* **Exercise details**: Reproduce the lines of the material below with every occurrence of the word "nacelu" changed to "načelu" and everything else left untouched. Omit the picture.
** Start of Data section **
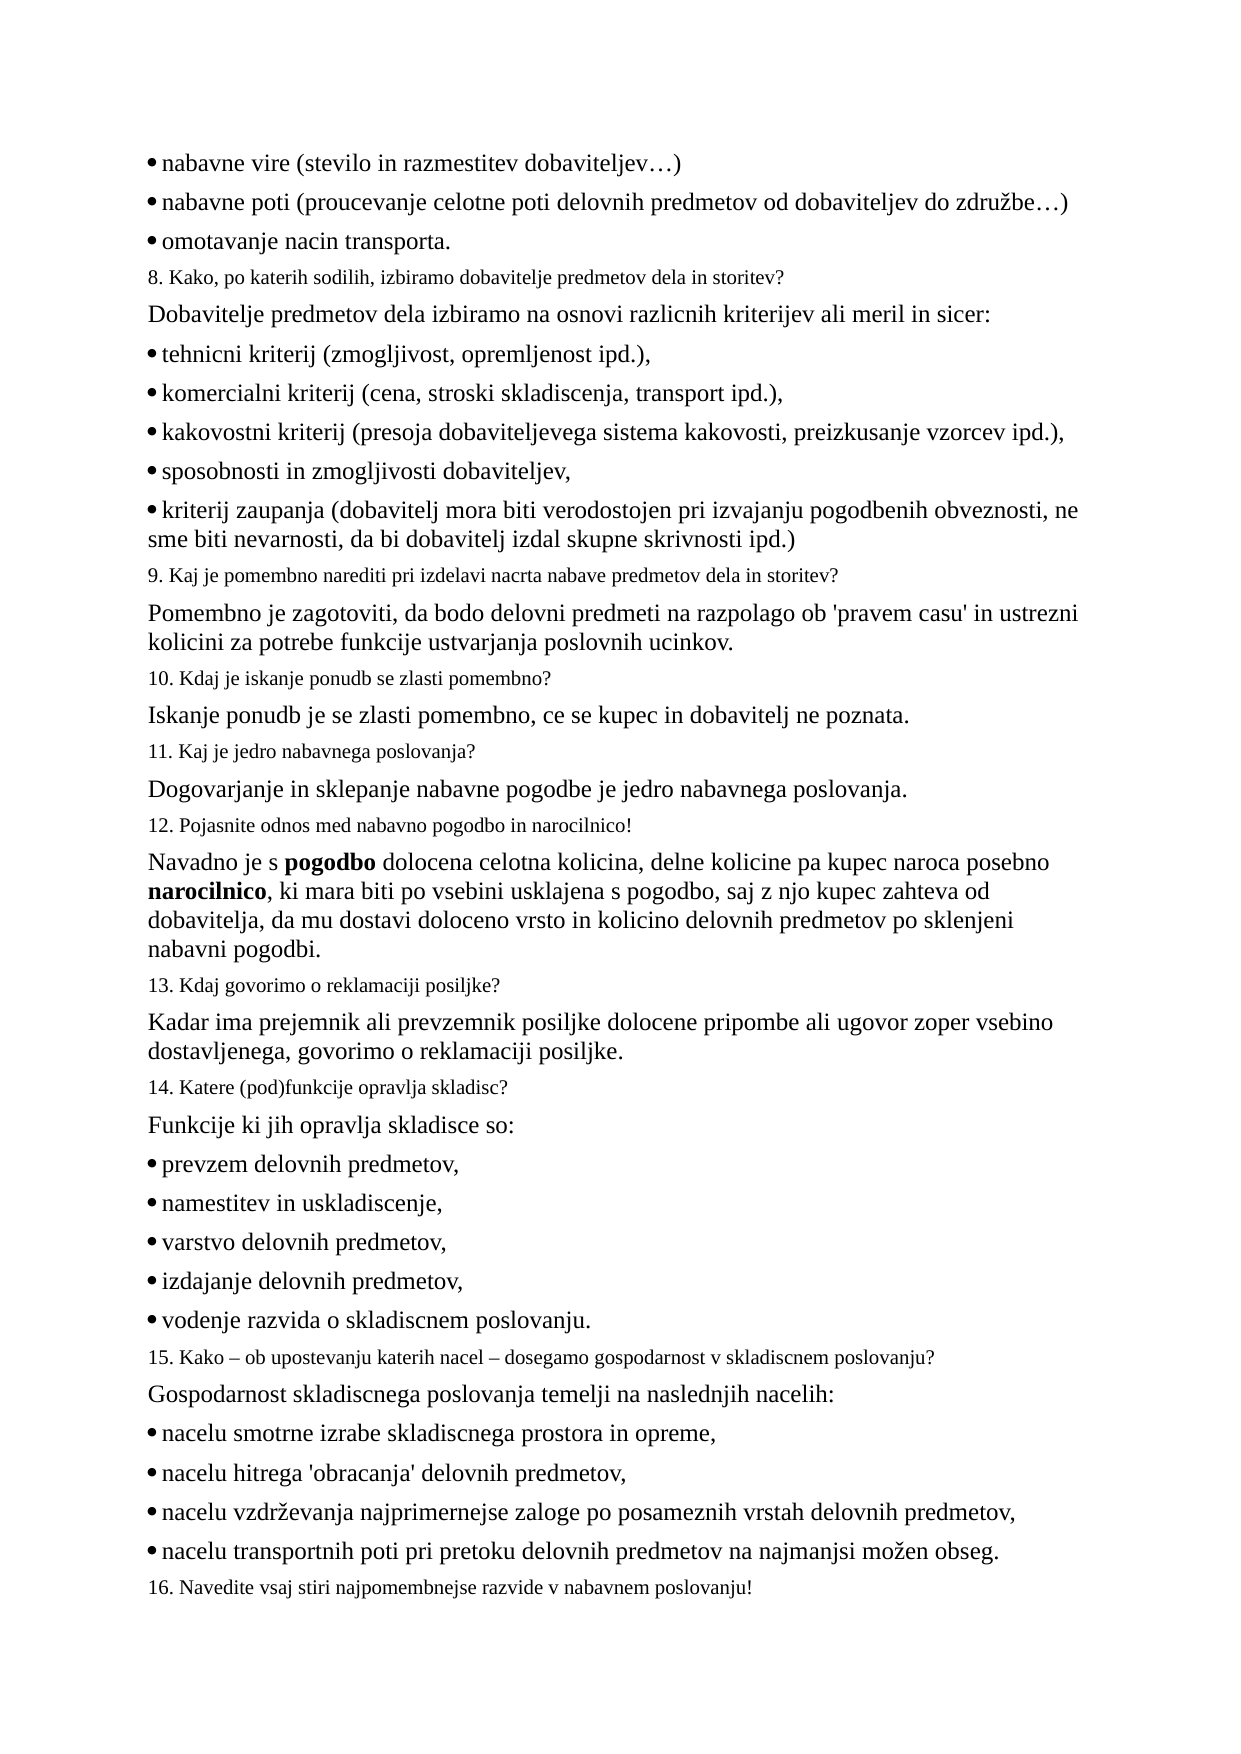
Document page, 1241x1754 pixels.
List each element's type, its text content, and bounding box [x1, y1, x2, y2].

text  nabavne vire (stevilo in razmestitev dobaviteljev…) [148, 148, 1093, 176]
text 13. Kdaj govorimo o reklamaciji posiljke? [148, 973, 1093, 997]
text  omotavanje nacin transporta. [148, 226, 1093, 255]
text  nacelu hitrega 'obracanja' delovnih predmetov, [148, 1458, 1093, 1486]
text Pomembno je zagotoviti, da bodo delovni predmeti na razpolago ob 'pravem casu' in ustrezni kolicini za potrebe funkcije ustvarjanja poslovnih ucinkov. [148, 598, 1093, 655]
text  varstvo delovnih predmetov, [148, 1227, 1093, 1256]
text Dogovarjanje in sklepanje nabavne pogodbe je jedro nabavnega poslovanja. [148, 774, 1093, 803]
text  sposobnosti in zmogljivosti dobaviteljev, [148, 456, 1093, 485]
text 8. Kako, po katerih sodilih, izbiramo dobavitelje predmetov dela in storitev? [148, 265, 1093, 289]
text  nabavne poti (proucevanje celotne poti delovnih predmetov od dobaviteljev do združbe…) [148, 187, 1093, 216]
text Funkcije ki jih opravlja skladisce so: [148, 1110, 1093, 1138]
text  izdajanje delovnih predmetov, [148, 1266, 1093, 1295]
text Kadar ima prejemnik ali prevzemnik posiljke dolocene pripombe ali ugovor zoper vsebino dostavljenega, govorimo o reklamaciji posiljke. [148, 1007, 1093, 1065]
text 15. Kako – ob upostevanju katerih nacel – dosegamo gospodarnost v skladiscnem poslovanju? [148, 1345, 1093, 1369]
text  tehnicni kriterij (zmogljivost, opremljenost ipd.), [148, 339, 1093, 367]
text  nacelu smotrne izrabe skladiscnega prostora in opreme, [148, 1418, 1093, 1447]
text Gospodarnost skladiscnega poslovanja temelji na naslednjih nacelih: [148, 1379, 1093, 1408]
text  nacelu transportnih poti pri pretoku delovnih predmetov na najmanjsi možen obseg. [148, 1536, 1093, 1565]
text Navadno je s pogodbo dolocena celotna kolicina, delne kolicine pa kupec naroca posebno narocilnico, ki mara biti po vsebini usklajena s pogodbo, saj z njo kupec zahteva od dobavitelja, da mu dostavi doloceno vrsto in kolicino delovnih predmetov po sklenjeni nabavni pogodbi. [148, 847, 1093, 962]
text  prevzem delovnih predmetov, [148, 1149, 1093, 1178]
text  komercialni kriterij (cena, stroski skladiscenja, transport ipd.), [148, 378, 1093, 407]
text  kakovostni kriterij (presoja dobaviteljevega sistema kakovosti, preizkusanje vzorcev ipd.), [148, 417, 1093, 446]
text 14. Katere (pod)funkcije opravlja skladisc? [148, 1075, 1093, 1099]
text Iskanje ponudb je se zlasti pomembno, ce se kupec in dobavitelj ne poznata. [148, 700, 1093, 729]
text 16. Navedite vsaj stiri najpomembnejse razvide v nabavnem poslovanju! [148, 1575, 1093, 1599]
text 10. Kdaj je iskanje ponudb se zlasti pomembno? [148, 666, 1093, 690]
text 12. Pojasnite odnos med nabavno pogodbo in narocilnico! [148, 813, 1093, 837]
text 9. Kaj je pomembno narediti pri izdelavi nacrta nabave predmetov dela in storitev? [148, 563, 1093, 587]
text  vodenje razvida o skladiscnem poslovanju. [148, 1306, 1093, 1334]
text Dobavitelje predmetov dela izbiramo na osnovi razlicnih kriterijev ali meril in sicer: [148, 299, 1093, 328]
text  nacelu vzdrževanja najprimernejse zaloge po posameznih vrstah delovnih predmetov, [148, 1497, 1093, 1526]
text  kriterij zaupanja (dobavitelj mora biti verodostojen pri izvajanju pogodbenih obveznosti, ne sme biti nevarnosti, da bi dobavitelj izdal skupne skrivnosti ipd.) [148, 495, 1093, 553]
text  namestitev in uskladiscenje, [148, 1188, 1093, 1217]
text 11. Kaj je jedro nabavnega poslovanja? [148, 739, 1093, 763]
** End of Data section **
* **Task result**:
Document page, 1241x1754 pixels.
List each element's type, its text content, and bounding box [x1, y1, x2, y2].

text  nabavne vire (stevilo in razmestitev dobaviteljev…) [148, 148, 1093, 176]
text 13. Kdaj govorimo o reklamaciji posiljke? [148, 973, 1093, 997]
text  omotavanje nacin transporta. [148, 226, 1093, 255]
text  načelu hitrega 'obracanja' delovnih predmetov, [148, 1458, 1093, 1486]
text Pomembno je zagotoviti, da bodo delovni predmeti na razpolago ob 'pravem casu' in ustrezni kolicini za potrebe funkcije ustvarjanja poslovnih ucinkov. [148, 598, 1093, 655]
text  varstvo delovnih predmetov, [148, 1227, 1093, 1256]
text Dogovarjanje in sklepanje nabavne pogodbe je jedro nabavnega poslovanja. [148, 774, 1093, 803]
text  sposobnosti in zmogljivosti dobaviteljev, [148, 456, 1093, 485]
text 8. Kako, po katerih sodilih, izbiramo dobavitelje predmetov dela in storitev? [148, 265, 1093, 289]
text  nabavne poti (proucevanje celotne poti delovnih predmetov od dobaviteljev do združbe…) [148, 187, 1093, 216]
text Funkcije ki jih opravlja skladisce so: [148, 1110, 1093, 1138]
text  izdajanje delovnih predmetov, [148, 1266, 1093, 1295]
text Kadar ima prejemnik ali prevzemnik posiljke dolocene pripombe ali ugovor zoper vsebino dostavljenega, govorimo o reklamaciji posiljke. [148, 1007, 1093, 1065]
text 15. Kako – ob upostevanju katerih nacel – dosegamo gospodarnost v skladiscnem poslovanju? [148, 1345, 1093, 1369]
text  tehnicni kriterij (zmogljivost, opremljenost ipd.), [148, 339, 1093, 367]
text  načelu smotrne izrabe skladiscnega prostora in opreme, [148, 1418, 1093, 1447]
text Gospodarnost skladiscnega poslovanja temelji na naslednjih nacelih: [148, 1379, 1093, 1408]
text  načelu transportnih poti pri pretoku delovnih predmetov na najmanjsi možen obseg. [148, 1536, 1093, 1565]
text Navadno je s pogodbo dolocena celotna kolicina, delne kolicine pa kupec naroca posebno narocilnico, ki mara biti po vsebini usklajena s pogodbo, saj z njo kupec zahteva od dobavitelja, da mu dostavi doloceno vrsto in kolicino delovnih predmetov po sklenjeni nabavni pogodbi. [148, 847, 1093, 962]
text  prevzem delovnih predmetov, [148, 1149, 1093, 1178]
text  komercialni kriterij (cena, stroski skladiscenja, transport ipd.), [148, 378, 1093, 407]
text  kakovostni kriterij (presoja dobaviteljevega sistema kakovosti, preizkusanje vzorcev ipd.), [148, 417, 1093, 446]
text 14. Katere (pod)funkcije opravlja skladisc? [148, 1075, 1093, 1099]
text Iskanje ponudb je se zlasti pomembno, ce se kupec in dobavitelj ne poznata. [148, 700, 1093, 729]
text 16. Navedite vsaj stiri najpomembnejse razvide v nabavnem poslovanju! [148, 1575, 1093, 1599]
text 10. Kdaj je iskanje ponudb se zlasti pomembno? [148, 666, 1093, 690]
text 12. Pojasnite odnos med nabavno pogodbo in narocilnico! [148, 813, 1093, 837]
text 9. Kaj je pomembno narediti pri izdelavi nacrta nabave predmetov dela in storitev? [148, 563, 1093, 587]
text  vodenje razvida o skladiscnem poslovanju. [148, 1306, 1093, 1334]
text Dobavitelje predmetov dela izbiramo na osnovi razlicnih kriterijev ali meril in sicer: [148, 299, 1093, 328]
text  načelu vzdrževanja najprimernejse zaloge po posameznih vrstah delovnih predmetov, [148, 1497, 1093, 1526]
text  kriterij zaupanja (dobavitelj mora biti verodostojen pri izvajanju pogodbenih obveznosti, ne sme biti nevarnosti, da bi dobavitelj izdal skupne skrivnosti ipd.) [148, 495, 1093, 553]
text  namestitev in uskladiscenje, [148, 1188, 1093, 1217]
text 11. Kaj je jedro nabavnega poslovanja? [148, 739, 1093, 763]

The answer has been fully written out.